13. ENTIRE AGREEMENT: The Agreement (including any exhibits hereto, if any) constitute the entire understanding and agreement between DemandScope and Client hereto and supersedes any and all prior or contemporaneous representations, understandings and agreements between the DemandScope and Client with respect to the subject matter hereof.


14. LANGUAGE: All communications made or notices given pursuant to this Agreement shall be in the English language.
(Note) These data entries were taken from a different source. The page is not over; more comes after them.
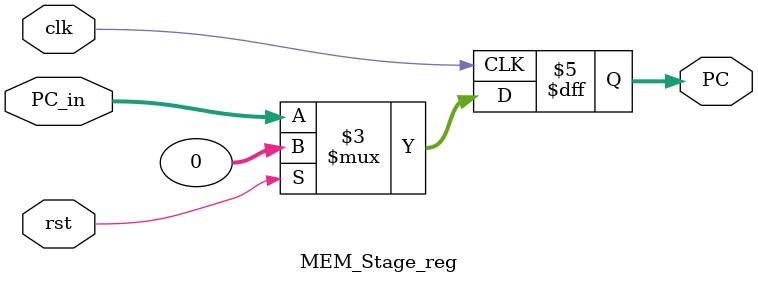
<source format=v>
module MEM_Stage_reg
	(
		clk,
		rst,
		PC_in,
		PC
	);
	
	// input and output ports
	input			clk;
	input			rst;
	input	[31:0]	PC_in;
	output	[31:0]	PC;
	
	// registers
	reg		[31:0]	PC;
	
	// build module
	always @(posedge clk)
	begin
		if(rst)
			PC <= 32'b0;
		else
			PC = PC_in;
	end
	
endmodule

</source>
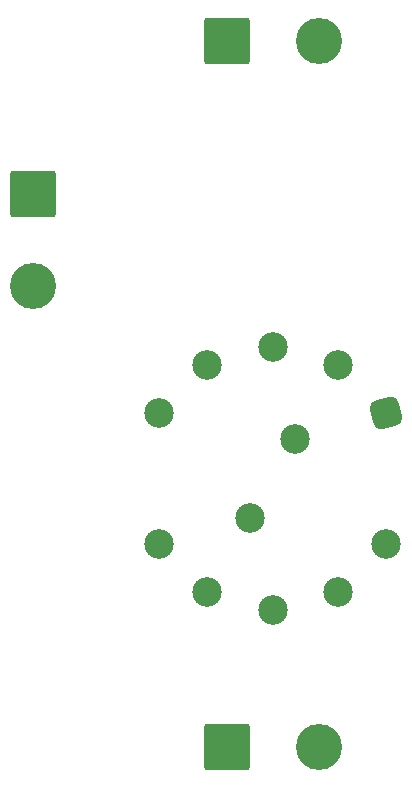
<source format=gbr>
%TF.GenerationSoftware,KiCad,Pcbnew,7.0.10*%
%TF.CreationDate,2024-06-24T21:04:26-04:00*%
%TF.ProjectId,nulldetector,6e756c6c-6465-4746-9563-746f722e6b69,rev?*%
%TF.SameCoordinates,Original*%
%TF.FileFunction,Soldermask,Bot*%
%TF.FilePolarity,Negative*%
%FSLAX46Y46*%
G04 Gerber Fmt 4.6, Leading zero omitted, Abs format (unit mm)*
G04 Created by KiCad (PCBNEW 7.0.10) date 2024-06-24 21:04:26*
%MOMM*%
%LPD*%
G01*
G04 APERTURE LIST*
G04 Aperture macros list*
%AMRoundRect*
0 Rectangle with rounded corners*
0 $1 Rounding radius*
0 $2 $3 $4 $5 $6 $7 $8 $9 X,Y pos of 4 corners*
0 Add a 4 corners polygon primitive as box body*
4,1,4,$2,$3,$4,$5,$6,$7,$8,$9,$2,$3,0*
0 Add four circle primitives for the rounded corners*
1,1,$1+$1,$2,$3*
1,1,$1+$1,$4,$5*
1,1,$1+$1,$6,$7*
1,1,$1+$1,$8,$9*
0 Add four rect primitives between the rounded corners*
20,1,$1+$1,$2,$3,$4,$5,0*
20,1,$1+$1,$4,$5,$6,$7,0*
20,1,$1+$1,$6,$7,$8,$9,0*
20,1,$1+$1,$8,$9,$2,$3,0*%
G04 Aperture macros list end*
%ADD10RoundRect,0.250002X-1.699998X-1.699998X1.699998X-1.699998X1.699998X1.699998X-1.699998X1.699998X0*%
%ADD11C,3.900000*%
%ADD12RoundRect,0.250002X-1.699998X1.699998X-1.699998X-1.699998X1.699998X-1.699998X1.699998X1.699998X0*%
%ADD13RoundRect,0.625000X0.441942X0.765466X-0.765466X0.441942X-0.441942X-0.765466X0.765466X-0.441942X0*%
%ADD14C,2.500000*%
G04 APERTURE END LIST*
D10*
%TO.C,J2*%
X145350000Y-85750000D03*
D11*
X153150000Y-85750000D03*
%TD*%
D10*
%TO.C,J1*%
X145350000Y-145500000D03*
D11*
X153150000Y-145500000D03*
%TD*%
D12*
%TO.C,BT1*%
X128942000Y-98658000D03*
D11*
X128942000Y-106458000D03*
%TD*%
D13*
%TO.C,SW1*%
X158861914Y-117203253D03*
D14*
X154800788Y-113135753D03*
X149247667Y-111652464D03*
X143703253Y-113138086D03*
X139635753Y-117199212D03*
X139638086Y-128296747D03*
X143699212Y-132364247D03*
X149252333Y-133847536D03*
X154796747Y-132361914D03*
X158864247Y-128300788D03*
X151173330Y-119418694D03*
X147326670Y-126081306D03*
%TD*%
M02*

</source>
15. NOTICES: Any notice or other documents required or permitted to be given under the Agreement or for the purposes of the Agreement (the “Notice”) to DemandScope, shall be sent by prepaid registered mail to:


3219 Yonge Street
Toronto, Ontario, Canada
M4N 2L3


Or if by electronic mail to: support (at) demandscope (dot) co


16. GOVERNING LAW: The Agreement shall be governed and construed in accordance with the laws of the Province of Ontario. Any and all disputes shall first be subject to mediation, with the objective of coming to a mutually-agreeable resolution. If a dispute cannot be resolved through mediation, it will be resolved by final and binding arbitration.


17. SURVIVAL: All obligations of the Parties which expressly or by their nature survive termination or expiration of the Agreement shall continue in full force and effect notwithstanding such termination or expiration and until they are satisfied or by their nature expire.


18. FORCE MAJEURE: Neither Party will be liable for delays caused by events beyond its reasonable control.